* [DATA TO USE]:
>>>
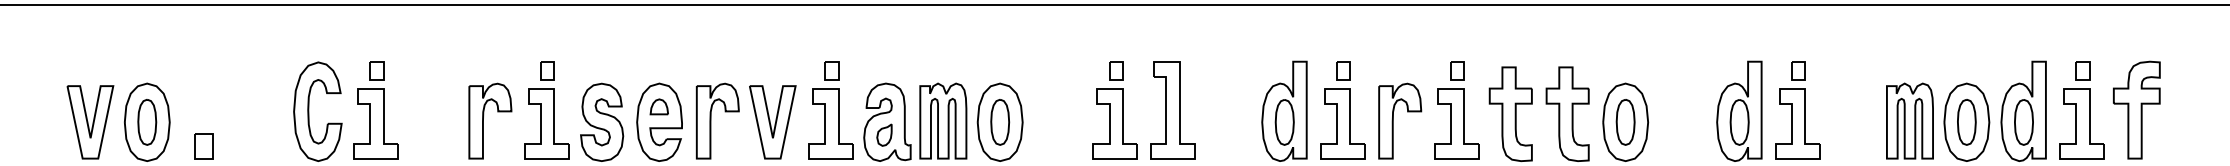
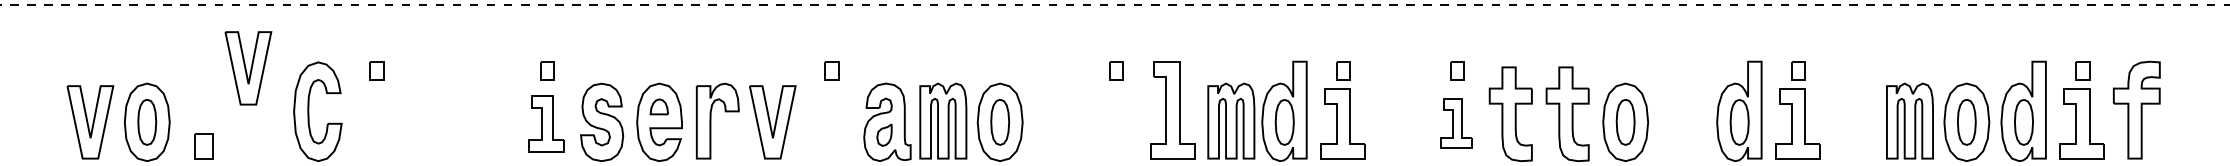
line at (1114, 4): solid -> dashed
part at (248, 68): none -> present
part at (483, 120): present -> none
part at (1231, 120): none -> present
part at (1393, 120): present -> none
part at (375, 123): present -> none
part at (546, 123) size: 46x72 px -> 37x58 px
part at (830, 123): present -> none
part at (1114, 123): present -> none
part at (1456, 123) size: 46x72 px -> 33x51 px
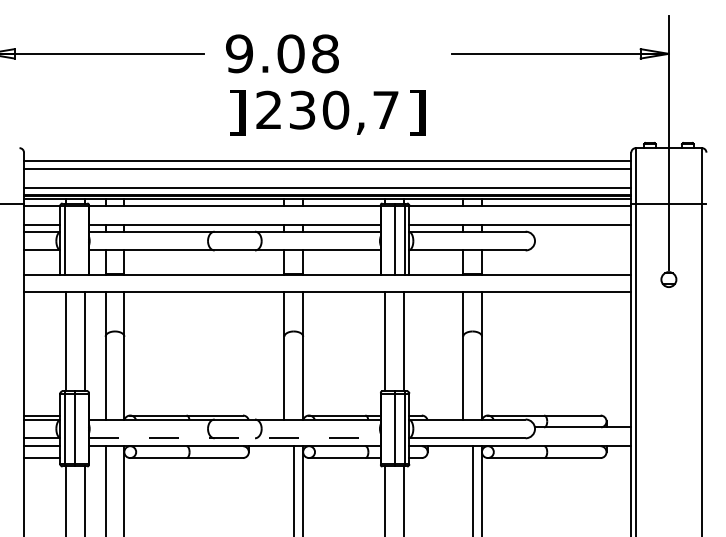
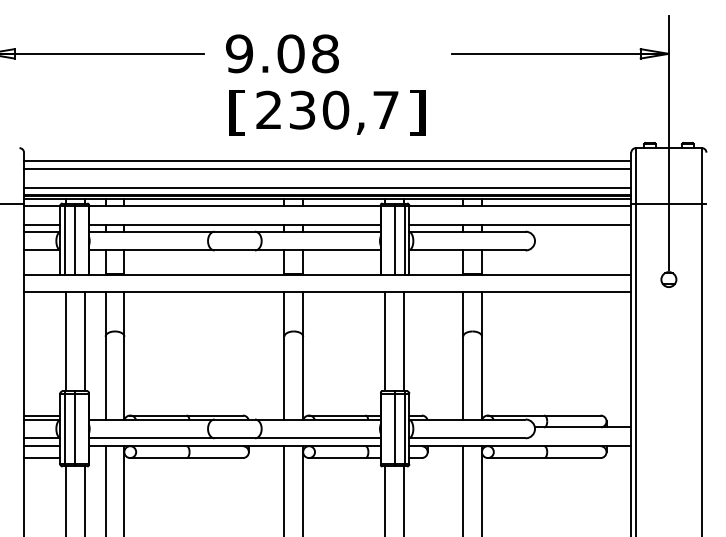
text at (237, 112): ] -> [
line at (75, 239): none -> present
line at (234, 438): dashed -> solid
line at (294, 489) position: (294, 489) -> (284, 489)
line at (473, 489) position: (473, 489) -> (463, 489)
<<<
>>>
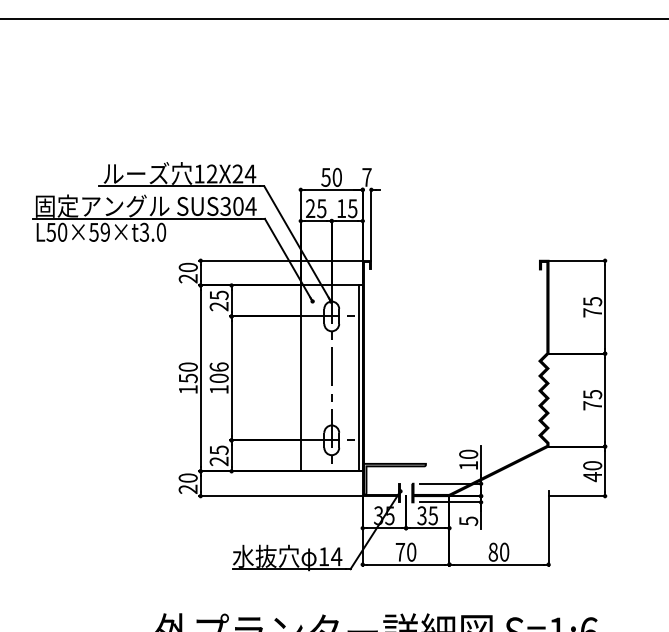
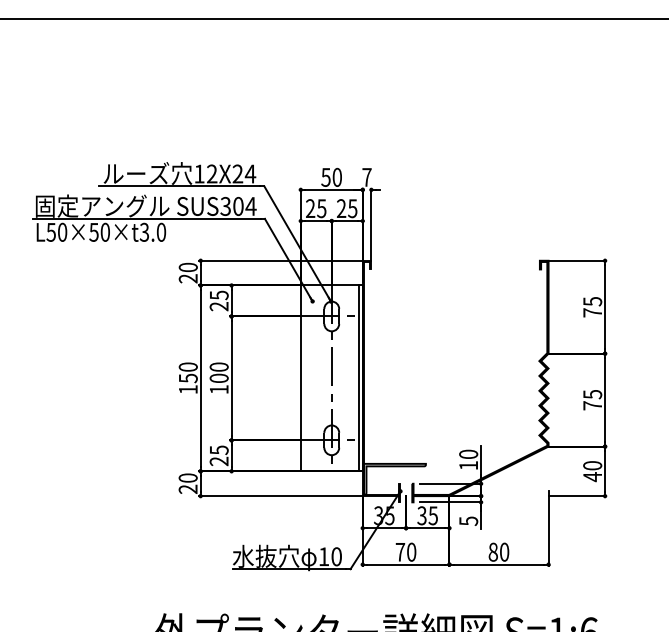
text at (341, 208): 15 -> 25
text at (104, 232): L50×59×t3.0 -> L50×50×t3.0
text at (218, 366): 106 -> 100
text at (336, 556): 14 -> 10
<<<
* [TASK INSTRUCTIONS]: Render the lines of the listing above, from the line containing "line at (1114, 4): solid -> dashed" up to and including the line containing "part at (1456, 123)", as a JSON list of strings with one string per line and blank lines omitted.

* [ANSWER IN FULL]:
[
  "line at (1114, 4): solid -> dashed",
  "part at (248, 68): none -> present",
  "part at (483, 120): present -> none",
  "part at (1231, 120): none -> present",
  "part at (1393, 120): present -> none",
  "part at (375, 123): present -> none",
  "part at (546, 123) size: 46x72 px -> 37x58 px",
  "part at (830, 123): present -> none",
  "part at (1114, 123): present -> none",
  "part at (1456, 123) size: 46x72 px -> 33x51 px"
]